Many years ago when I replaced the carbie V8 with a 300Tdi in my rangie, i used a GT2256V and manifold from the Brazilian 2.8 litre update of the 300Tdi. This turbo was fitted stock with a boost pressure actuator, taking the boost signal from the compressor outlet. Yes they have a stop screw for the vane position, but I never touched it and because I didn't know then what I know now I never attempted to make it more sophisticated than what the Brazilians had done.

Originally Posted by inside

I have a 2256V, currently controlled by a Dawes valve. As I mentioned I think the vacuum on the actuator is too much so the boost isn't allowing the arm to drop away. I could fix this by reducing the vacuum so the arm drops away more readily under boost, this should reduce my boost at cruising as the vanes are more or less correct.

Now when I look into this more I can see that VNT control is actually fairly complex if you want to do it right.

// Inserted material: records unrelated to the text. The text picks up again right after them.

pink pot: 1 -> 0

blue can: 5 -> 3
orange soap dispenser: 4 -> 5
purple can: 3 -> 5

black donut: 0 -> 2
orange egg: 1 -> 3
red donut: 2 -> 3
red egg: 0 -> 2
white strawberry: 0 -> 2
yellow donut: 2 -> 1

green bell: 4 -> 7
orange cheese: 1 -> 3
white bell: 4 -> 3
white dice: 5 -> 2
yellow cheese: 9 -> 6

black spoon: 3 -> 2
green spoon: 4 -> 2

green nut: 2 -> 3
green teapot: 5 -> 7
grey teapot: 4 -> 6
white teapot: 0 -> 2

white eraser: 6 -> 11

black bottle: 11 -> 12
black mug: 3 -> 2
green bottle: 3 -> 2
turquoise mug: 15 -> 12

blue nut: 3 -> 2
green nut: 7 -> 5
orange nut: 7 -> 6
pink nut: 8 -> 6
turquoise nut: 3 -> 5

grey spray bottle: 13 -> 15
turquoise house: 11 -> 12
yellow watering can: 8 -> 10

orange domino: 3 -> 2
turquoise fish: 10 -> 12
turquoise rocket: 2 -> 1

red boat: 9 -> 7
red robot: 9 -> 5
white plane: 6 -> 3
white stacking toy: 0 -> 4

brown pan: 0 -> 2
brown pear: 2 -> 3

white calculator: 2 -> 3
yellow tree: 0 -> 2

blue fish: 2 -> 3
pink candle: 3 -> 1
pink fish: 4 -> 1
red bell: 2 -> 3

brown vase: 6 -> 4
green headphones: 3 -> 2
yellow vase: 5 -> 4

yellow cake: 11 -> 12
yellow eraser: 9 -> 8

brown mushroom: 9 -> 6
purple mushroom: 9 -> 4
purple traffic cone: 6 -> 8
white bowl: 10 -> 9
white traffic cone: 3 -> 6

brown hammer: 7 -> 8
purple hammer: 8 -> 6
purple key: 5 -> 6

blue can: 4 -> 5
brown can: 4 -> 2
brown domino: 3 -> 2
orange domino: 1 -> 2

The actuator needs to rely on boost, rpm and throttle position. From this you can create a VNT map that is specific to the engine. So do I reduce vacuum for what is clunky VNT control or should I turn my 4BD1 into an engine with sensors hanging off it so I can control the VNT properly?

AFAIK the GT2256V I have is the only production VNT that has a boost pressure actuator - as per one of my posts a little earlier, OEM's are controlling them in ways that allow them to comply with emission requirements of the day (unnecessary for a 4BD1 powered 110 or even a tD5 version).

It has been a few years now (after removing the 300Tdi) that I came to the belief that the issue of high drive pressure at cruise (due to vane position as a result of lower boost pressure) is something that is worthwhile addressing.

Many people (with waste gate or VNT turbo's) only look at maximum performance results (peak boost and spool time), and are unaware of the implications of what is happening with the turbo system for the majority of it's operation.

With a waste gate turbo, it is the compromise that you make with the size of the turbine housing, but the VNT changes the game plan.

The simple Dawes valve system with a vacuum actuator, IMHO is not as good as the boost actuator on my GT2256V. The reason is that it doesn't reduce the vacuum until the boost pressure reaches the pressure required to open the Dawes valve.


A dual pressure system using 2 Dawes valves would be better - if it was arranged so the high pressure setting comes into play only when the accelerator movement is near full travel, and the lower setting for the rest of the time.


The programmable controller is going to be the most versatile, and the best solution for someone who is comfortable with working with the electronics and programming.

OK
So we are all talking boost pressure etc. what about discussing tube sizes????? Recently I changed all my tube from my turbo to intercooler and intercooler to manifold from 2" to 2.5". The intercooler is 2.5 in & out.

So now I have dropped pressure and reduced the heat generated into the pipe work. Now without testing the system I would assume the volume of air would roughly be the same??? Its just not being forced through the smaller tube.

The Rangy still performs just as well. EGT could be a whisker less possibly.

So what would be the prefered tube size then???? (open can of worms here)


Justin

Garrett also sell intercoolers and in their catalogue the say the piping to/from should be sized for a velocity between 200 and 300 ft/sec

So you need to calculate you volumetric flow then determine a suitable diameter to give the required area for the velocity. I have done this in a spreadsheet if you want to try it (zip file attached here).